Vendredi matin 31 janvier 2014, en début de matinée, des ouvriers de Marine Harvest, à Poullaouen, dont l'usine de conditionnement de saumon va être fermée sur décision de l'actionnaire norvégien, sont entrés dans le hall de la Préfecture de Quimper, coiffés de bonnets rouges, pour l'occuper. Il s'agissait d'une action symbolique et non-violente pour demander à l'État des explications sur les discussions, obscures à leurs yeux, entre le député socialiste de Carhaix, Richard Ferrand et le ministre chargé de l'agro-alimentaire, Guillaume Garot, dans les locaux de l'Assemblée nationale, la veille. Il était reproché que les personnes conviées (des dirigeants de Marine Harvest) n'avaient aucune représentativité par rapport à l'établissement concerné.
Vers 11 heures 20, la police est intervenue pour évacuer les manifestants, dont certains ont été emmenés sans résistance. Mathieu Guillemot, responsable du Nouveau Parti anticapitaliste (NPA) du Kreiz Breizh (autour de Carhaix), s'était adressé par une des fenêtres à la presse et demandé à Richard Ferrand de venir s'expliquer sur cette réunion "tenue dans le dos de la population". Il a estimé qu'une société faisant 511 millions de bénéfices, "n'a pas le droit de licencier".

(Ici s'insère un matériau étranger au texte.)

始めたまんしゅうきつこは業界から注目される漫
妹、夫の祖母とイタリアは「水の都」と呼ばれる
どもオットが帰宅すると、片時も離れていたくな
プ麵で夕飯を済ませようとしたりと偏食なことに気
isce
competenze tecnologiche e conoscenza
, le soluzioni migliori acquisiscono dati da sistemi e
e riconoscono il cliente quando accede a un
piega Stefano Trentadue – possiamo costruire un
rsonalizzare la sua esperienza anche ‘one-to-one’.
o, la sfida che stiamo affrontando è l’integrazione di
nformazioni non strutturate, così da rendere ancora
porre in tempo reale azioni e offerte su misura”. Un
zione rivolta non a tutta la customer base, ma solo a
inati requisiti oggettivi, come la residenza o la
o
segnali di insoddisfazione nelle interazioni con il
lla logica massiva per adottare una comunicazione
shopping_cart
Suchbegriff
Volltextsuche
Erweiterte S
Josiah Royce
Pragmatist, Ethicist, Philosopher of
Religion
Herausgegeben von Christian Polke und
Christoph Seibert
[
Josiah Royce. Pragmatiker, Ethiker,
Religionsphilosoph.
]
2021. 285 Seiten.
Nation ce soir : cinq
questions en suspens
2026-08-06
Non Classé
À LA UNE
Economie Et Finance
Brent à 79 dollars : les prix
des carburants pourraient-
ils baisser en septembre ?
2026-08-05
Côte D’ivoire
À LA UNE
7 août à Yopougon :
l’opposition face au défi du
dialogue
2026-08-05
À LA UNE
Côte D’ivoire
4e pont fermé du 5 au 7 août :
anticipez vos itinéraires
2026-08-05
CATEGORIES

Sorti de force, il a été allongé sur le sol et bloqué par trois policiers, l'un d'entre s'asseyant sur ses jambes. Il confiera plus tard qu'il en avait gardé des douleurs. Emmené au commissariat de police, il a été retenu plus de 4 heures et il lui a été reproché une tentative de rébellion sous la forme d'une intention de porter un coup à l'un des fonctionnaires. Il a fallu rechercher lequel des policiers aurait été « victime » de cette intention.
Un pneu incendié avait été mis à l'entrée de la rue, attirant une remarque chagrine de Daniel Le Bigot, adjoint au maire de Quimper, qui passait par là, juché sur son habituel vélo.

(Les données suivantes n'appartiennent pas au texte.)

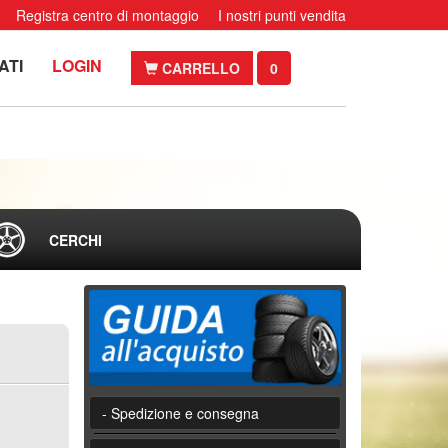
Registra centro di montaggio
I nostri punti vendita
ATI
LOGIN
CARRELLO
0
CERCHI
- Spedizione e consegna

Une fois de plus, les réseaux sociaux ont joué leur rôle de diffusion de l'information, car, des appels à se rassembler pacifiquement devant la Préfecture ont été lancés et ont été suivis. Une délégation de 7 ou 8 employés de Tilly-Sabco (abattoir de poulets, à Guerlesquin) est venue en début d'aprés-midi, avec la déléguée CGT, Corinne Nicolle, le délégué CFDT et d'autres personnes coiffées du célèbre bonnet.
L'une des ouvrières de Guerlesquin expliquait que tous étaient très inquiets, parce qu'il ne resterait plus de travail que pour un mois, car, les aides exceptionnelles pour assurer la transition vers un poulet export non subventionné, qui ont été promises par le gouvernement et l'Union européenne ne sont pas parvenues.
Au fil du temps, d'autres Bonnets rouges sont venus stationner sous la pluie au coin de la préfecture formant un groupe permanent de 15 à 20 personnes, venues de Brest, de Bannalec et d'ailleurs. A 14 heures 45 est arrivé Christian Troadec, conseiller général et maire de Carhaix, ayant quitté la séance du Conseil général, et qui est l'un des porte-paroles du « Collectif Vivre, décider et travailler en Bretagne ». Il nous confiait, qu'à son avis, les Bonnets rouges influençait, indirectement, les propositions et postures du gouvernement depuis 2 mois. Plus tard, lui-même et trois autres personnes entamaient avec le capitaine de police, un dialogue très enjoué, qui n'était marqué d'aucune tension ou agressivité.
Vers 15 heures 35, les policiers empêchaient l'installation de pneus que certains voulaient installer sur la rue pour les brûler.
Mathieu Guillemot, libéré vers 15 heures 45, rejoignait le groupe de manifestants et échangeait longuement avec Christian Troadec perché sur l'escalier d'angle de la préfecture. Il a dénoncé, ce qu'il estime être les connivences entre la finance et le gouvernement
Le Pôle ouvrier des Bonnets rouges, qui avait fait son défilé propre à Carhaix, le 30 novembre, est donc une réalité et semble prêt à se manifester dans d'autres occasions, sur le thème du maintien de l'emploi en Bretagne. Cette action avait été décidée indépendamment du Collectif, mais a obtenu un soutien de participation des plusieurs des comités locaux.